What mass in grams of sodium hydroxide is produced if 20.0 g of sodium meal reactts with excess water according to the chemical equation 2 Na(s)+2 H2O(l)=2 NaOH(aq)+H2(g)?

I think you're supposed to use stoichiometry for this problem. This is how I would do it: 20.0g Na x (1 mol Na / molar weight Na) x (2 mols NaOH / 2 mols Na) x (molar weight NaOH / 1 mol NaOH) = ____g NaOH.

Set up an "ICE" table below the chemical equation with I being initial moles, C being change in moles, and E being end moles.
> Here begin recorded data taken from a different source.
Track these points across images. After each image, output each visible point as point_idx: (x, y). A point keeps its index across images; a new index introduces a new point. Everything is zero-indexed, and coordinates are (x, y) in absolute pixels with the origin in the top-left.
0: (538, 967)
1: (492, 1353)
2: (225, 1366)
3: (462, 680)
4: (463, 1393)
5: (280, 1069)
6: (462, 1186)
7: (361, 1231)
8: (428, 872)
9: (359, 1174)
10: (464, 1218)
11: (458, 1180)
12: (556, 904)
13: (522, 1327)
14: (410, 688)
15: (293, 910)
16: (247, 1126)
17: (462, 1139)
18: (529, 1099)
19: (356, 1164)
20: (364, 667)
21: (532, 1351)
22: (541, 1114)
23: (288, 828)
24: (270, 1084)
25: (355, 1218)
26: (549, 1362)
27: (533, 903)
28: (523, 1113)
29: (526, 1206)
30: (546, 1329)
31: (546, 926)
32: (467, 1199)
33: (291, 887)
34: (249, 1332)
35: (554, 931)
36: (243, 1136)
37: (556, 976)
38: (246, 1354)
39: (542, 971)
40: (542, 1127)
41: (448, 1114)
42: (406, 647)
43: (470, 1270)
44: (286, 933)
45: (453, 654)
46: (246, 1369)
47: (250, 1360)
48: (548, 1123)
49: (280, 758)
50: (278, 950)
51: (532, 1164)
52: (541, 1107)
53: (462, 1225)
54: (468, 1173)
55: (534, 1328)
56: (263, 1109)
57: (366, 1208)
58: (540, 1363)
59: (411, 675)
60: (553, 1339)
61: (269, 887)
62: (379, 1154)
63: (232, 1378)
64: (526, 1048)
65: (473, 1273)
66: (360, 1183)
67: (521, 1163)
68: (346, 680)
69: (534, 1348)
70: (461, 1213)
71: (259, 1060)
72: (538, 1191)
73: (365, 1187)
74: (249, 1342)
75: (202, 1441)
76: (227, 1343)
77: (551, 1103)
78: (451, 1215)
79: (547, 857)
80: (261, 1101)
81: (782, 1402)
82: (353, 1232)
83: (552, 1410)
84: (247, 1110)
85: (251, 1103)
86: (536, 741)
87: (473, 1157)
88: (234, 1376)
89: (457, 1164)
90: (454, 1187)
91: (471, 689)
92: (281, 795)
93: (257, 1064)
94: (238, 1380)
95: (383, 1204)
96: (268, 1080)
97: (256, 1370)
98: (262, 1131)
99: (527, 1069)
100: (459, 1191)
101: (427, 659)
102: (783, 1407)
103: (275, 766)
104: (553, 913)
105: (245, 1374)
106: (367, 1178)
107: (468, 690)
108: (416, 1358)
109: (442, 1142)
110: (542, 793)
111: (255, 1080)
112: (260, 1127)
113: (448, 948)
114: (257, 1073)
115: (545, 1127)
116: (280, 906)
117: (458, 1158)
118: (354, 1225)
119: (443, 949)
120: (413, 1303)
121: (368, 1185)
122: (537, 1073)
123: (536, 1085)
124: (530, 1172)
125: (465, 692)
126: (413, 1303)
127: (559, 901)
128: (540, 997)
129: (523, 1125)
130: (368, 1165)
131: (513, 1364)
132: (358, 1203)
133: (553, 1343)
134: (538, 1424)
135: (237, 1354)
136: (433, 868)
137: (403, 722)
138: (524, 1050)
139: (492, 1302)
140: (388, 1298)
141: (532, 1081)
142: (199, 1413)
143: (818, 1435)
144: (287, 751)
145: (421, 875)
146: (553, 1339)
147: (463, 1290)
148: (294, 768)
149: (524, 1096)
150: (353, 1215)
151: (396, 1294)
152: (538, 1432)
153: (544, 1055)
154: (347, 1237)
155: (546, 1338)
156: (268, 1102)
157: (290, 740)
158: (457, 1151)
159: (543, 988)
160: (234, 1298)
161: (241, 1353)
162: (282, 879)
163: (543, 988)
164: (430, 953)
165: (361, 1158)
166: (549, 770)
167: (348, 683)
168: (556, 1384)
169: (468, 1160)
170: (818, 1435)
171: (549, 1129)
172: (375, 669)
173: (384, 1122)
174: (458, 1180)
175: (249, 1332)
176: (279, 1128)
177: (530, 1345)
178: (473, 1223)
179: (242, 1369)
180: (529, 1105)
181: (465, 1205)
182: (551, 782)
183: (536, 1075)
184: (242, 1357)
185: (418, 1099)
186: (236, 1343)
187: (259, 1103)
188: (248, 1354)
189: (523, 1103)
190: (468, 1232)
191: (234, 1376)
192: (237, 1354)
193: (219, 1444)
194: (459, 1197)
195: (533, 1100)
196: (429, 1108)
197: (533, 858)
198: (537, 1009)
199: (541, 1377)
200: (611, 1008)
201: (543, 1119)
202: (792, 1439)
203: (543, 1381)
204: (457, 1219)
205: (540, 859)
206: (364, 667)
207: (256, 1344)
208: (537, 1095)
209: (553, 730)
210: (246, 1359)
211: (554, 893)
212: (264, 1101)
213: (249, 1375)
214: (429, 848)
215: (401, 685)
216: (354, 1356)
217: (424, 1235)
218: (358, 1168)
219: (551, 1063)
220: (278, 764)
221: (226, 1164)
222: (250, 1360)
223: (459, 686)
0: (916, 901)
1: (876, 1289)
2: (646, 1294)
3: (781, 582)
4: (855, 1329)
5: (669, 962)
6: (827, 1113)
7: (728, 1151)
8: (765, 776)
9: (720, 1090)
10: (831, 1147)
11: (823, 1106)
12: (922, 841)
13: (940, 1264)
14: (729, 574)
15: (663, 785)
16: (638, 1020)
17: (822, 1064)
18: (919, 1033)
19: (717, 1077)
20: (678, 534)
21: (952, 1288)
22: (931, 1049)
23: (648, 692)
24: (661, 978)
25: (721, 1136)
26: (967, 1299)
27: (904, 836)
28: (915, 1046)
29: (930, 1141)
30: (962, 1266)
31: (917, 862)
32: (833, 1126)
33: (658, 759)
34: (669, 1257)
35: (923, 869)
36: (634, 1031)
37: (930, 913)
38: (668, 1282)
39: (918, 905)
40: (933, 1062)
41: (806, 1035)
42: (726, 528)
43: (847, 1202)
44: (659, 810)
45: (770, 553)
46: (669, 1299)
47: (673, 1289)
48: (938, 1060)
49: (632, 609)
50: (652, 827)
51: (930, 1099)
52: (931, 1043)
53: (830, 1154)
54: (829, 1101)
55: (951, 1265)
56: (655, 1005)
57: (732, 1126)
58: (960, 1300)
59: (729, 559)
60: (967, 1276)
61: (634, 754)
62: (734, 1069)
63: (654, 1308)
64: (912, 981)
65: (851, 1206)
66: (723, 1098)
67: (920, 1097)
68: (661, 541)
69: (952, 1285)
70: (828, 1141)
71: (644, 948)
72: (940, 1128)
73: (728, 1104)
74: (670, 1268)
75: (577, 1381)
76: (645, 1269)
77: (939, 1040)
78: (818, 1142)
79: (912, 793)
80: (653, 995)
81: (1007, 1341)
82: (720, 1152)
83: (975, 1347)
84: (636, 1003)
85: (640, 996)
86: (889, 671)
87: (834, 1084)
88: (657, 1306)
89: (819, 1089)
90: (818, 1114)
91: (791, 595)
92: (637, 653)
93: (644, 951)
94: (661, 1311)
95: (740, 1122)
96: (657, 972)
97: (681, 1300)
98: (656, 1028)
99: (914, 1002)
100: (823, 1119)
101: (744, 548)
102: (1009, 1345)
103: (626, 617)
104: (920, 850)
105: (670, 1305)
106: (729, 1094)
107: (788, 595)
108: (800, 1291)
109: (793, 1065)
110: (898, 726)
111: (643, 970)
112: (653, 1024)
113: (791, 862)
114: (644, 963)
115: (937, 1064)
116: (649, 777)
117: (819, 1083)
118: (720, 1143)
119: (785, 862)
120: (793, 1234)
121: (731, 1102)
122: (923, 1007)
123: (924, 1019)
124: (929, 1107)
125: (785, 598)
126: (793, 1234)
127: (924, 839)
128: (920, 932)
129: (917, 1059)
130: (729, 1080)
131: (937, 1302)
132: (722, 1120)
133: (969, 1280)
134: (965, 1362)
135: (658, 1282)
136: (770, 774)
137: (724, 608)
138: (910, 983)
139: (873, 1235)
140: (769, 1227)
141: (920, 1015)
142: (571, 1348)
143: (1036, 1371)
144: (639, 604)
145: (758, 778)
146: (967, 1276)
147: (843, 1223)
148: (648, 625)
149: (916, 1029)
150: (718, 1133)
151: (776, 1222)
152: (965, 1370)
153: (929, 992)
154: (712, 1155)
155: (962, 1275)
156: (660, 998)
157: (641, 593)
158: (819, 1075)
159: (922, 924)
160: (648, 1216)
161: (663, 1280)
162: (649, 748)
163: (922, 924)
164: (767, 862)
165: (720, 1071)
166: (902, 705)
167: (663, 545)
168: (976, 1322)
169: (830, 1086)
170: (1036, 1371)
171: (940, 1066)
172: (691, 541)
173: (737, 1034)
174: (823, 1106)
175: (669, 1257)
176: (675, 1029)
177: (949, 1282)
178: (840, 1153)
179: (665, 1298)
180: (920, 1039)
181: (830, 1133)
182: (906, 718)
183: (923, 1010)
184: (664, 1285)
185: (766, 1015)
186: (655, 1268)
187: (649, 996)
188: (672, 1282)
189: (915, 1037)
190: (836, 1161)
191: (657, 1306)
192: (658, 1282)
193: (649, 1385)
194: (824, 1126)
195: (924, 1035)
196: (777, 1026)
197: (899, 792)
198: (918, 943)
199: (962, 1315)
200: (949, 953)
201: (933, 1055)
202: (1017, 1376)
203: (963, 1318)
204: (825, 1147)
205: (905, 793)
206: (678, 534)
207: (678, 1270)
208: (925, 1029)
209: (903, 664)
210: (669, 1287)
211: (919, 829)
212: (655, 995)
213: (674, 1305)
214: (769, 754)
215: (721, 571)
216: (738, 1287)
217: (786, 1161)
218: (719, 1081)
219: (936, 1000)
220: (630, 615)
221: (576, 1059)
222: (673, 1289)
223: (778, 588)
Starting with I, 20.0 grams of sodium metal (20.0g x 1mol/22.990g of Na) is approximately .870 moles of sodium. We know from the equation that for every 2 moles of sodium metal reactant we get 2 moles of Sodium Hydroxide product out. So, .870 mols of Na x (2mols NaOH/2mols Na) is still .870 moles of sodium hydroxide. Now we convert back from moles to grams. .870 moles of Sodium hydroxide multiplied by it's molar mass which is 35.997grams per mole (22.990grams/mol Sodium + 15.999grams/mole Oxygen + 1.008grams/mole Hydrogen), is equal to 34.8grams of Sodium Hydroxide produced.